[Collected data]
▬▬▬
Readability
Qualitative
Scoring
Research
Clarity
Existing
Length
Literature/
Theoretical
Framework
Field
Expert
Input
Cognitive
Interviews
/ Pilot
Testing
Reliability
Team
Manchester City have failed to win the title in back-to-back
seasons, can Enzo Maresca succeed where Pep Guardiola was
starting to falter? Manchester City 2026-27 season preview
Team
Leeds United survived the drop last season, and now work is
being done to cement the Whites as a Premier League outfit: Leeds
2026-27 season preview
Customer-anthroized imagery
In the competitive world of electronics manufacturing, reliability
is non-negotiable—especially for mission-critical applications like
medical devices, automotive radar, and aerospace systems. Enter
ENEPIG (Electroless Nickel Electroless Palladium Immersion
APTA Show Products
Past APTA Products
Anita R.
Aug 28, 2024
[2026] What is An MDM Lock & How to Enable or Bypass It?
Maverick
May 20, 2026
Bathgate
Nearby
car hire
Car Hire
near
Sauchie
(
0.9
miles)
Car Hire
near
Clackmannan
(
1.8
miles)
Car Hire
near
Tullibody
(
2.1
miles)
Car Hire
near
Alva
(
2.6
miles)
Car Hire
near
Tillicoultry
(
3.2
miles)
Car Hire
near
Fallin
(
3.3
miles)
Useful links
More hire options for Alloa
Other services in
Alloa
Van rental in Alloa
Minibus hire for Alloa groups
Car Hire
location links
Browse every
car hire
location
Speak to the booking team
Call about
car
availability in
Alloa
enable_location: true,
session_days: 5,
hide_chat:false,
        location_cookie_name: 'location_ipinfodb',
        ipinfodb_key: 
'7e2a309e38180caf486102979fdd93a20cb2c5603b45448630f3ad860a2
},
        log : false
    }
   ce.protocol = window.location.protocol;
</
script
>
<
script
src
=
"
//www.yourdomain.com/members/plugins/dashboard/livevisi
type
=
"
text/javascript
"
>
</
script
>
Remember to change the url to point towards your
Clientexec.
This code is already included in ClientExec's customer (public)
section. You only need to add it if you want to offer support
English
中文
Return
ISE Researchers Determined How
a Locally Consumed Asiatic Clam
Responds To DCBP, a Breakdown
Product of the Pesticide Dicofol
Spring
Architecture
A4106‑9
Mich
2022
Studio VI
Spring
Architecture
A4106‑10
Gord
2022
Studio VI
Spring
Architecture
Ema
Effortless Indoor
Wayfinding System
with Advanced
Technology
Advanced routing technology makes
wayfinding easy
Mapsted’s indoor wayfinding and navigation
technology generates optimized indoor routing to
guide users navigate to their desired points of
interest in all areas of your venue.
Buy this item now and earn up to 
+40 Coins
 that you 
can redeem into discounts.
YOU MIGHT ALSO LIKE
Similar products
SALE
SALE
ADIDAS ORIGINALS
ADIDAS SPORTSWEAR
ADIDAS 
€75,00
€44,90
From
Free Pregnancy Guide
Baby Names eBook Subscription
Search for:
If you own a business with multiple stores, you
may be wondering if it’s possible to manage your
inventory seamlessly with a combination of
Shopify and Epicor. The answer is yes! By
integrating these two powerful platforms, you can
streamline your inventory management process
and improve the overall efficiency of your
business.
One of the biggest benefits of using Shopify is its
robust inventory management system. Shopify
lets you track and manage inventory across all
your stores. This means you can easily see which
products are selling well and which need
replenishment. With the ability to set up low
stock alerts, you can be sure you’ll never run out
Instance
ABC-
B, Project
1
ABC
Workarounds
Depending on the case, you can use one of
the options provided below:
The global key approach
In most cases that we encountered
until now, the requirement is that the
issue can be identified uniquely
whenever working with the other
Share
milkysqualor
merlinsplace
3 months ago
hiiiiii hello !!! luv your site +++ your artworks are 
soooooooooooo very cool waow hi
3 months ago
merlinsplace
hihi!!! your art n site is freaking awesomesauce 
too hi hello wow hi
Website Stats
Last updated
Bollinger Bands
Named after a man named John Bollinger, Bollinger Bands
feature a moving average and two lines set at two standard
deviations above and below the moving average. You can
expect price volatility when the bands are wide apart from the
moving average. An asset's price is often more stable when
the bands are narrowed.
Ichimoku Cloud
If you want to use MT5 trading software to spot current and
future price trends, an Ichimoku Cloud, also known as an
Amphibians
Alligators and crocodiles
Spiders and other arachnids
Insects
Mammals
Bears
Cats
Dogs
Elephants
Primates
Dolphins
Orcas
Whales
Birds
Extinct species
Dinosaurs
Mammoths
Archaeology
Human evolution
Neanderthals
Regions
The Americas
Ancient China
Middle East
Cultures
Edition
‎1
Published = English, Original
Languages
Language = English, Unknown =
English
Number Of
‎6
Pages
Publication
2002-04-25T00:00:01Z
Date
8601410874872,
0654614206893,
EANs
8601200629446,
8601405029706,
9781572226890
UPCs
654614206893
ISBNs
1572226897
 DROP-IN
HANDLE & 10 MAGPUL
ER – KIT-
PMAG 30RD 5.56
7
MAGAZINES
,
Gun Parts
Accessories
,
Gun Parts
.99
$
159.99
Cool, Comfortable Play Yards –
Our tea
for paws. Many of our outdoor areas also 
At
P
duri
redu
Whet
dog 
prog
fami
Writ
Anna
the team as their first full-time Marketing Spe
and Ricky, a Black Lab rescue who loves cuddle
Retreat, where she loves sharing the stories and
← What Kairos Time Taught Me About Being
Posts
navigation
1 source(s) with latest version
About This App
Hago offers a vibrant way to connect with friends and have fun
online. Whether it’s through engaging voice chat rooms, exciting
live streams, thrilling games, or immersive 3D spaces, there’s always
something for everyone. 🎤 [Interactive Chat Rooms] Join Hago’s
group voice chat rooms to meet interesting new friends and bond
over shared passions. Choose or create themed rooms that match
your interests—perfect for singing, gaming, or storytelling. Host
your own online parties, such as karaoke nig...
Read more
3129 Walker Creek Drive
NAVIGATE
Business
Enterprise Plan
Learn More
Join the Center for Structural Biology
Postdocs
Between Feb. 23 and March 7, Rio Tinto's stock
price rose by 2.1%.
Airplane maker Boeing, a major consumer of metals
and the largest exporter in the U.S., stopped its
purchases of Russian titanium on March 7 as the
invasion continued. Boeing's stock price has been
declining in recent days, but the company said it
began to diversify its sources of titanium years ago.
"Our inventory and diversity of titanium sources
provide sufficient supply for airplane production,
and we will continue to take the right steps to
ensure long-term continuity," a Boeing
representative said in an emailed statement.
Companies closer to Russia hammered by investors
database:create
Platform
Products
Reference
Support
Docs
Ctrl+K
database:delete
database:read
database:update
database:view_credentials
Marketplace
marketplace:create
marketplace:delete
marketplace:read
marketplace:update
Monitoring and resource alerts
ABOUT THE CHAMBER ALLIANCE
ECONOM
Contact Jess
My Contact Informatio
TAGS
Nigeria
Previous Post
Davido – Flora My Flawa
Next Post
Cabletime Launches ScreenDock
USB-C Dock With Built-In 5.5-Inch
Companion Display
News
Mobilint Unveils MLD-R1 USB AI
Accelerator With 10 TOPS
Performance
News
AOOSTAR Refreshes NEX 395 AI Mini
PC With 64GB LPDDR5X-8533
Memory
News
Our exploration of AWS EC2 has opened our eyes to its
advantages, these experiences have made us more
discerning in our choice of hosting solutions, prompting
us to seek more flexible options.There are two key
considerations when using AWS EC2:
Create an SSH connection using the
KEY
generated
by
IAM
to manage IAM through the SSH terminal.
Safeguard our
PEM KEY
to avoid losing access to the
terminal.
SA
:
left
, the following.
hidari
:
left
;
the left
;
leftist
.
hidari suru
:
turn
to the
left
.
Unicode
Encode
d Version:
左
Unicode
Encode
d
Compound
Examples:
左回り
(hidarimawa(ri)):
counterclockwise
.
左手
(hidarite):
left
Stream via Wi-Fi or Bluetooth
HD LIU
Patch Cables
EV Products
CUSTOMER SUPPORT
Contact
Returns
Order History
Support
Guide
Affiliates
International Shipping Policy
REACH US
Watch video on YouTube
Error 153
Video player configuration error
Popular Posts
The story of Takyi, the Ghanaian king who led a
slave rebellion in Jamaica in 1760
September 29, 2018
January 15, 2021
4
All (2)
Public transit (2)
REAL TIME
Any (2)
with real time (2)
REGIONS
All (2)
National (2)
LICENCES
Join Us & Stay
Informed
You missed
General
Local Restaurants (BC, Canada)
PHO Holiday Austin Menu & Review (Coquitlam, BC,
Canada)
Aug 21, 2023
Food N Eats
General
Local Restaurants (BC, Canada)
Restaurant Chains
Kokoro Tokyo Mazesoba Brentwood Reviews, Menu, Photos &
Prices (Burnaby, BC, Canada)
▬▬▬
**Job item**
Whenever a line above holds the word "terminal", include it in your count, and report nothing but that count.

**Your response**
2